In the second trimester of Diane Kruger’s recent pregnancy – her daughter with her partner, actor Norman Reedus, was born in October – the German actress was about as far from putting her feet up as it’s possible to imagine. Instead of slowing down, she was in Tel Aviv, undergoing intensive training to play a Mossad agent – the same training one would be given to actually become an agent in the notoriously tough Israeli intelligence service – for her role in upcoming film The Operative.
“We had to do some strange things,” says Kruger. “Like having to convince a stranger in the street to walk you somewhere, and having to knock on someone’s door and convince them to let you into their home.” Her cover was that she was a tourist in the city. “And if you act believably, most people will go out of their way to help you,” she muses. “But I found it really hard to lie to people like that.” More nerve-wracking still, she says, was being made to travel on a false passport through airport security. “There was a real possibility of getting arrested. It was terrifying.”

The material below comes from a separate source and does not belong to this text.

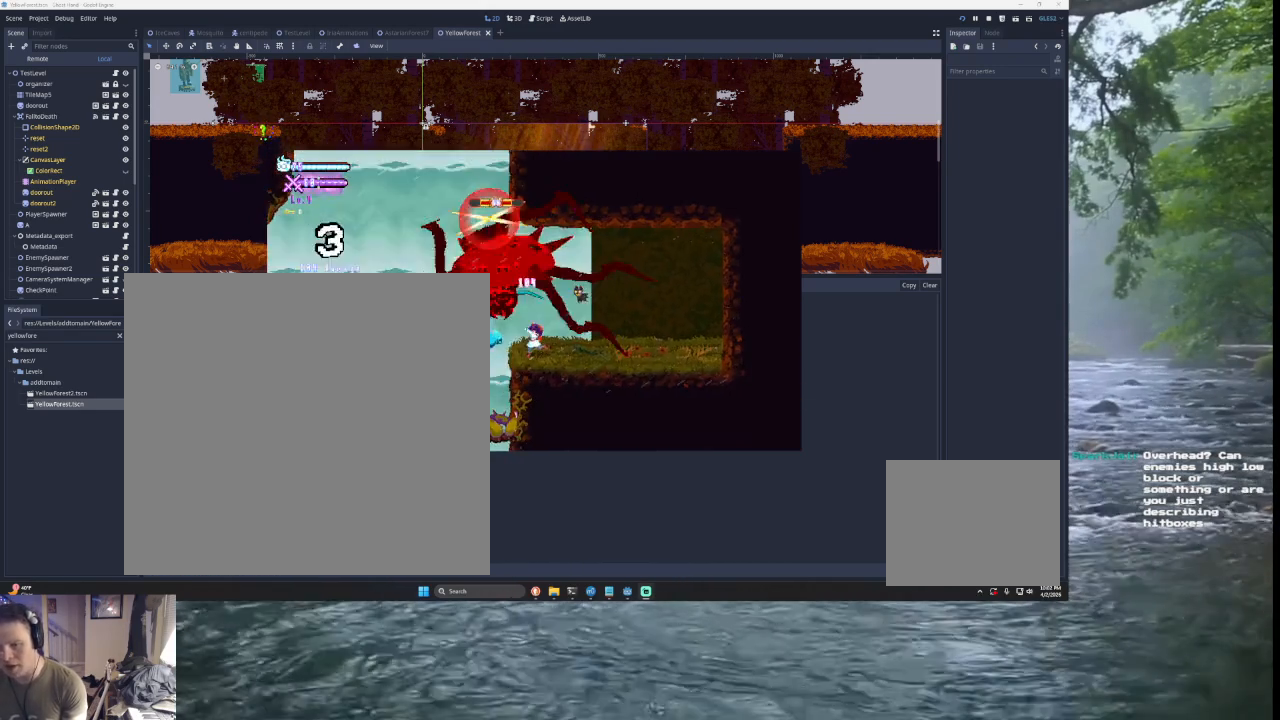
{"buttons": ["SQUARE"], "left_stick": "up", "right_stick": "center", "events": [[400, "SQUARE", "down"]]}
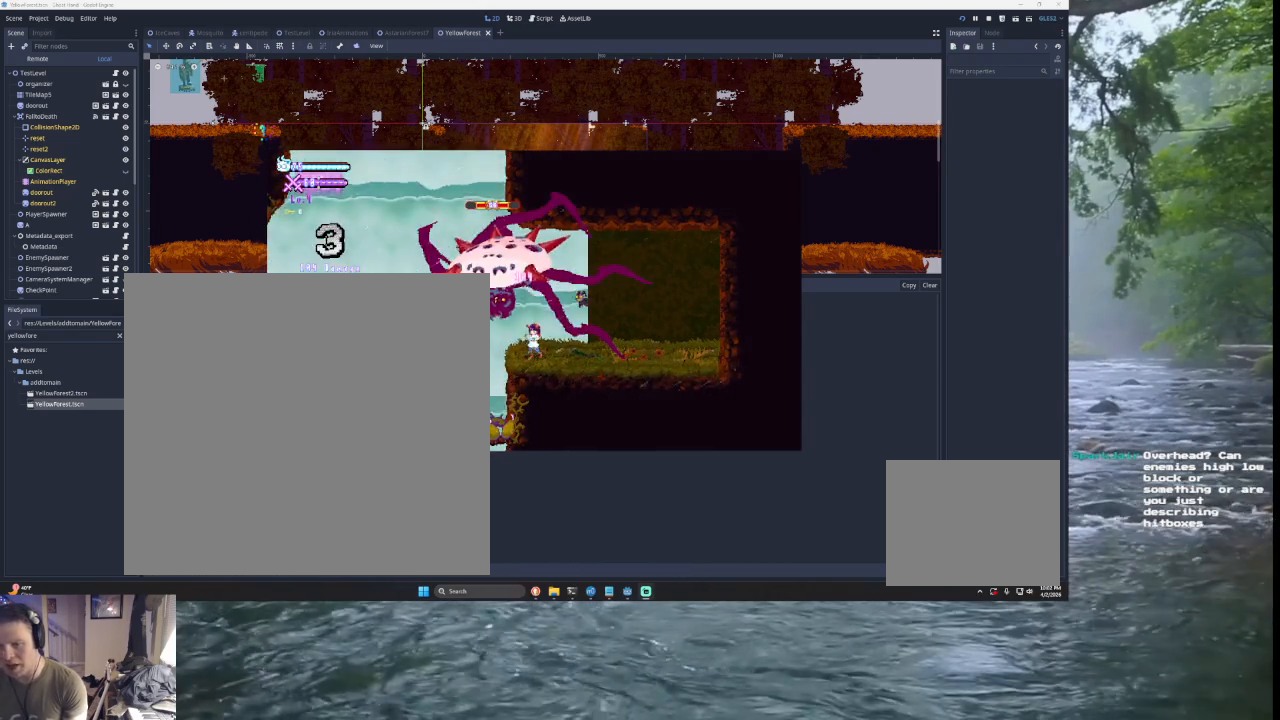
{"buttons": [], "left_stick": "up", "right_stick": "center", "events": [[33, "SQUARE", "up"], [333, "SQUARE", "down"], [433, "SQUARE", "up"]]}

However uncomfortable she may find them, lies and deception are very much the themes of 42-year-old Kruger’s upcoming film slate. Alongside The Operative, she will soon be seen in Jeremiah Terminator LeRoy, the eagerly anticipated story of the elaborate hoax that fooled both Hollywood and the publishing industry in the 1990s and early 2000s. ‘JT LeRoy’ (played on screen by Kristen Stewart) was presented as a literary wunderkind and the author of several supposedly semi-autobiographical books detailing a luridly hardscrabble childhood. In reality, ‘he’ was an entirely fictitious character, created by writer Laura Albert, and played – in glasses and a wig – by her sister-in-law Savannah Knoop. Knoop (portrayed by Laura Dern) co-wrote the screenplay.
In a film that is already deeply meta, Kruger’s character, Eva, is mind-bogglingly so: a conniving, manipulative European movie star obsessed with LeRoy and determined to secure the rights to his novel (she is, in part, based on the actress and director Asia Argento, who befriended LeRoy and directed the adaptation of his story The Heart Is Deceitful Above All Things.) “Celebrities would flock to JT’s readings – they all wanted a part of this guy who seems to be so pure and ‘authentic’,” says Kruger, with an expression of slight disdain. “Celebrity culture is so ugly – or it can be, anyway – and that story really highlights that.”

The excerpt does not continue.